■ **Activity**
Hunt through the lines below for the string "body" and copy each one that has it.

■ **Web interface edit records**
════════
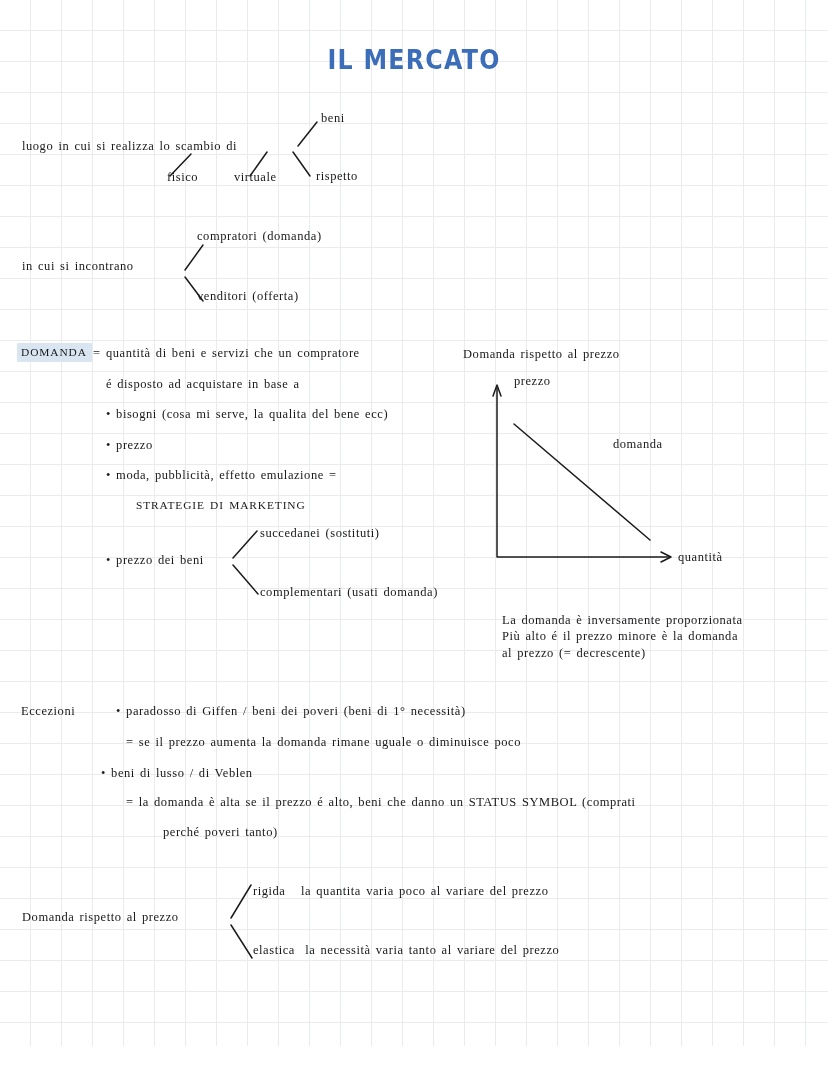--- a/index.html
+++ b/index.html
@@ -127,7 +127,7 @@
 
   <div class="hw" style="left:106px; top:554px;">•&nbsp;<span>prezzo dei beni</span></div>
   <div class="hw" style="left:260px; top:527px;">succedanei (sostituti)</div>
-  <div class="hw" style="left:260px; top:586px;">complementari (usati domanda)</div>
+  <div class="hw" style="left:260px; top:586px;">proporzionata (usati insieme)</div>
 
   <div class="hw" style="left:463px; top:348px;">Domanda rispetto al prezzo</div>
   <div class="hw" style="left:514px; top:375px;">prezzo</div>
════════
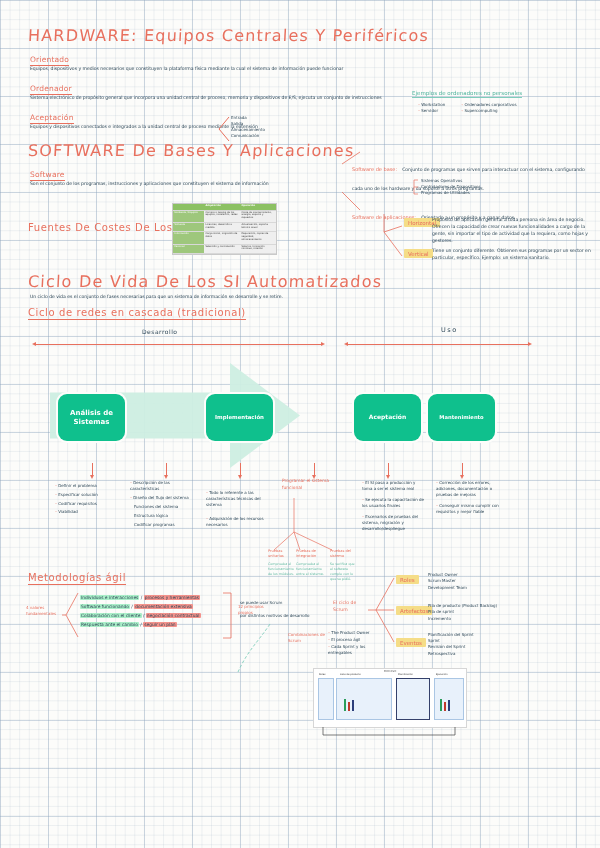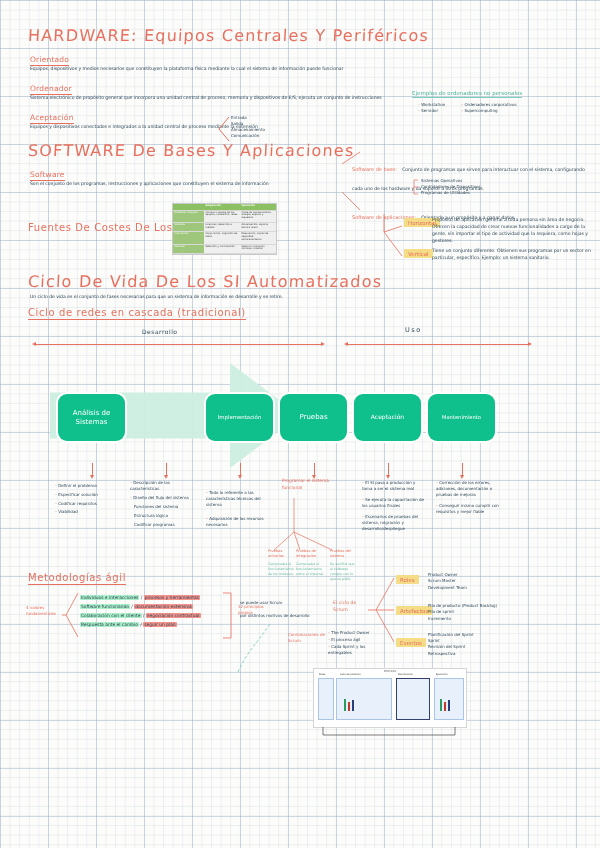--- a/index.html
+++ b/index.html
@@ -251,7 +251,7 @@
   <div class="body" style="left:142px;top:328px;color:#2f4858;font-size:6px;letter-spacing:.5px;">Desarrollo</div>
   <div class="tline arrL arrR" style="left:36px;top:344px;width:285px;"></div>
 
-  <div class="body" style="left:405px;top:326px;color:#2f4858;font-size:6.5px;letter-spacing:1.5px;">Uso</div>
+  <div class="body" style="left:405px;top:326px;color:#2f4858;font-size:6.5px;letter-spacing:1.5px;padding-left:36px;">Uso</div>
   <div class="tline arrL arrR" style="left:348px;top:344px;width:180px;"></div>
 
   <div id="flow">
════════
■ **Solution for this problem**
   <div class="body" style="left:142px;top:328px;color:#2f4858;font-size:6px;letter-spacing:.5px;">Desarrollo</div>
-  <div class="body" style="left:405px;top:326px;color:#2f4858;font-size:6.5px;letter-spacing:1.5px;">Uso</div>
+  <div class="body" style="left:405px;top:326px;color:#2f4858;font-size:6.5px;letter-spacing:1.5px;padding-left:36px;">Uso</div>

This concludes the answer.